Revise the listing below by changing each "Aggravated Assault" to "Simple Assault" and leaving every other line and word as it stands.

Top of Provided material

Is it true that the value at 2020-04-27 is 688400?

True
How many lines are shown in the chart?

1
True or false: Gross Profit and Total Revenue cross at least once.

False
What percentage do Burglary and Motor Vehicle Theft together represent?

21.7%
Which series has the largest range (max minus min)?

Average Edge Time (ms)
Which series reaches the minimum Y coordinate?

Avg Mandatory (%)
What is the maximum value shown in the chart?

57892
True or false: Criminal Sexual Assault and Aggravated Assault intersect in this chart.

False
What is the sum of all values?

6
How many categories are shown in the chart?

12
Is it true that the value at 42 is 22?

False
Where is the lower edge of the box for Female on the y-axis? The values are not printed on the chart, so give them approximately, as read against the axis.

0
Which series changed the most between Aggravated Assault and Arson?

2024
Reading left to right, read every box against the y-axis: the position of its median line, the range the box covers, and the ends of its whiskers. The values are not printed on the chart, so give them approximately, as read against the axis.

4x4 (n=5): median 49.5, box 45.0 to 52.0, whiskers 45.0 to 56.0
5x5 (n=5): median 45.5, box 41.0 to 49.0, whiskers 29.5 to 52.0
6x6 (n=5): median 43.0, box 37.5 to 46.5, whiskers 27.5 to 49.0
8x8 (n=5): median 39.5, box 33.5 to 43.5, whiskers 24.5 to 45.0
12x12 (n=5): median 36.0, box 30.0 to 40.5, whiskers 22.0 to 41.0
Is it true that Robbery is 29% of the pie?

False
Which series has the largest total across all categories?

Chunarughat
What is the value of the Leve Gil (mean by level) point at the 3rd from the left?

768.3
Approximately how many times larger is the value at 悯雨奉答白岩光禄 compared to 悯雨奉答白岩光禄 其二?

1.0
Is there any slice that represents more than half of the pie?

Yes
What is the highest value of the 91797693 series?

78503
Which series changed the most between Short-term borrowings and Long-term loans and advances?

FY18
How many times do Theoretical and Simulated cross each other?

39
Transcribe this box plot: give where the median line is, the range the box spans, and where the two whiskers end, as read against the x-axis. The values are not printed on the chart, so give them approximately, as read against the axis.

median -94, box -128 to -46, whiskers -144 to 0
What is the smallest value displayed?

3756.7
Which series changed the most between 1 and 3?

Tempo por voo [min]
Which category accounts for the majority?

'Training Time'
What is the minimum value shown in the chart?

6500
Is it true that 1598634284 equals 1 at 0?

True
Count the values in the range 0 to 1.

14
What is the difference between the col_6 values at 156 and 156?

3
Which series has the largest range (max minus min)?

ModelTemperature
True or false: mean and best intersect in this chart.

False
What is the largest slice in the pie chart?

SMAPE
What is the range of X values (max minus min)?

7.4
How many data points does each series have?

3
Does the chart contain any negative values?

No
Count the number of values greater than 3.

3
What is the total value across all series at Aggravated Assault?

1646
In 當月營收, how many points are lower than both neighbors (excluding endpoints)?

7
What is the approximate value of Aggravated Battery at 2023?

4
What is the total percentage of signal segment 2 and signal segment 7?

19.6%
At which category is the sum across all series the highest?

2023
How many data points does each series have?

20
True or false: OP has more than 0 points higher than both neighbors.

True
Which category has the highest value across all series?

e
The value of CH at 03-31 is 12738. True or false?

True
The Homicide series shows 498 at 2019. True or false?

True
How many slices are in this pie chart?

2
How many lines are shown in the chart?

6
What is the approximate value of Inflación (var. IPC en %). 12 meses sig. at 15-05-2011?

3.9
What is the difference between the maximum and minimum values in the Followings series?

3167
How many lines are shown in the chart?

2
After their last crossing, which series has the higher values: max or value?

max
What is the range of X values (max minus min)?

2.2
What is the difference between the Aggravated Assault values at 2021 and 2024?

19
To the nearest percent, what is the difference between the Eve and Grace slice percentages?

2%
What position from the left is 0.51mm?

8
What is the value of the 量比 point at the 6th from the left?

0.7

Bottom of Provided material

Written response:
Is it true that the value at 2020-04-27 is 688400?

True
How many lines are shown in the chart?

1
True or false: Gross Profit and Total Revenue cross at least once.

False
What percentage do Burglary and Motor Vehicle Theft together represent?

21.7%
Which series has the largest range (max minus min)?

Average Edge Time (ms)
Which series reaches the minimum Y coordinate?

Avg Mandatory (%)
What is the maximum value shown in the chart?

57892
True or false: Criminal Sexual Assault and Simple Assault intersect in this chart.

False
What is the sum of all values?

6
How many categories are shown in the chart?

12
Is it true that the value at 42 is 22?

False
Where is the lower edge of the box for Female on the y-axis? The values are not printed on the chart, so give them approximately, as read against the axis.

0
Which series changed the most between Simple Assault and Arson?

2024
Reading left to right, read every box against the y-axis: the position of its median line, the range the box covers, and the ends of its whiskers. The values are not printed on the chart, so give them approximately, as read against the axis.

4x4 (n=5): median 49.5, box 45.0 to 52.0, whiskers 45.0 to 56.0
5x5 (n=5): median 45.5, box 41.0 to 49.0, whiskers 29.5 to 52.0
6x6 (n=5): median 43.0, box 37.5 to 46.5, whiskers 27.5 to 49.0
8x8 (n=5): median 39.5, box 33.5 to 43.5, whiskers 24.5 to 45.0
12x12 (n=5): median 36.0, box 30.0 to 40.5, whiskers 22.0 to 41.0
Is it true that Robbery is 29% of the pie?

False
Which series has the largest total across all categories?

Chunarughat
What is the value of the Leve Gil (mean by level) point at the 3rd from the left?

768.3
Approximately how many times larger is the value at 悯雨奉答白岩光禄 compared to 悯雨奉答白岩光禄 其二?

1.0
Is there any slice that represents more than half of the pie?

Yes
What is the highest value of the 91797693 series?

78503
Which series changed the most between Short-term borrowings and Long-term loans and advances?

FY18
How many times do Theoretical and Simulated cross each other?

39
Transcribe this box plot: give where the median line is, the range the box spans, and where the two whiskers end, as read against the x-axis. The values are not printed on the chart, so give them approximately, as read against the axis.

median -94, box -128 to -46, whiskers -144 to 0
What is the smallest value displayed?

3756.7
Which series changed the most between 1 and 3?

Tempo por voo [min]
Which category accounts for the majority?

'Training Time'
What is the minimum value shown in the chart?

6500
Is it true that 1598634284 equals 1 at 0?

True
Count the values in the range 0 to 1.

14
What is the difference between the col_6 values at 156 and 156?

3
Which series has the largest range (max minus min)?

ModelTemperature
True or false: mean and best intersect in this chart.

False
What is the largest slice in the pie chart?

SMAPE
What is the range of X values (max minus min)?

7.4
How many data points does each series have?

3
Does the chart contain any negative values?

No
Count the number of values greater than 3.

3
What is the total value across all series at Simple Assault?

1646
In 當月營收, how many points are lower than both neighbors (excluding endpoints)?

7
What is the approximate value of Aggravated Battery at 2023?

4
What is the total percentage of signal segment 2 and signal segment 7?

19.6%
At which category is the sum across all series the highest?

2023
How many data points does each series have?

20
True or false: OP has more than 0 points higher than both neighbors.

True
Which category has the highest value across all series?

e
The value of CH at 03-31 is 12738. True or false?

True
The Homicide series shows 498 at 2019. True or false?

True
How many slices are in this pie chart?

2
How many lines are shown in the chart?

6
What is the approximate value of Inflación (var. IPC en %). 12 meses sig. at 15-05-2011?

3.9
What is the difference between the maximum and minimum values in the Followings series?

3167
How many lines are shown in the chart?

2
After their last crossing, which series has the higher values: max or value?

max
What is the range of X values (max minus min)?

2.2
What is the difference between the Simple Assault values at 2021 and 2024?

19
To the nearest percent, what is the difference between the Eve and Grace slice percentages?

2%
What position from the left is 0.51mm?

8
What is the value of the 量比 point at the 6th from the left?

0.7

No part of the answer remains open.